Brief
Produce a word-for-word restatement of the lines from the line with "[96,450,166,462] Yalınap’in ->" to the end of the listing below, inclusive.
◆ ◆ ◆ ◆ ◆
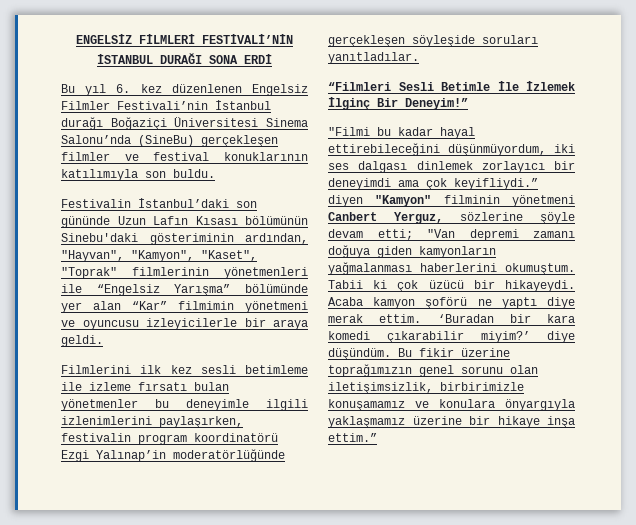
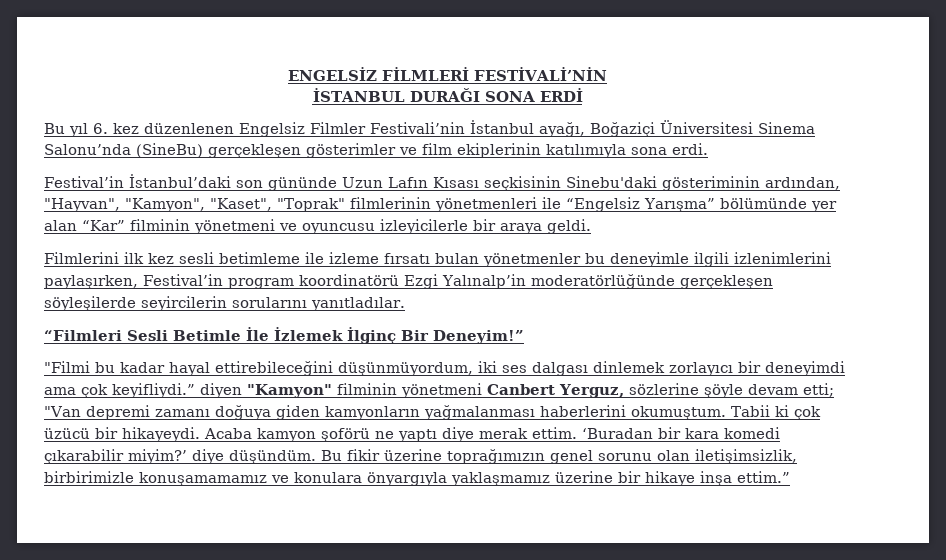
[61,117,103,130] durağı -> [539,122,585,137] ayağı,
[61,152,308,161] [61,169,215,181] [61,199,131,208] filmler ve festival konuklarının katılımıyla son buldu. // Festivalin -> [306,143,708,158] [44,176,124,188] gösterimler ve film ekiplerinin katılımıyla sona erdi. // Festival’in
[245,216,308,225] bölümünün -> [484,176,561,191] seçkisinin
[178,301,234,310] filmimin -> [130,219,190,231] filminin
[61,433,131,442] festivalin -> [143,274,223,286] Festival’in
[96,450,166,462] Yalınap’in -> [442,274,526,289] Yalınalp’in
[412,35,538,47] söyleşide soruları -> [44,296,307,311] söyleşilerde seyircilerin sorularını
[328,399,405,411] konuşamamız -> [139,472,267,486] konuşamamamız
◆ ◆ ◆ ◆ ◆
Answer space
[96,450,166,462] Yalınap’in -> [442,274,526,289] Yalınalp’in
[412,35,538,47] söyleşide soruları -> [44,296,307,311] söyleşilerde seyircilerin sorularını
[328,399,405,411] konuşamamız -> [139,472,267,486] konuşamamamız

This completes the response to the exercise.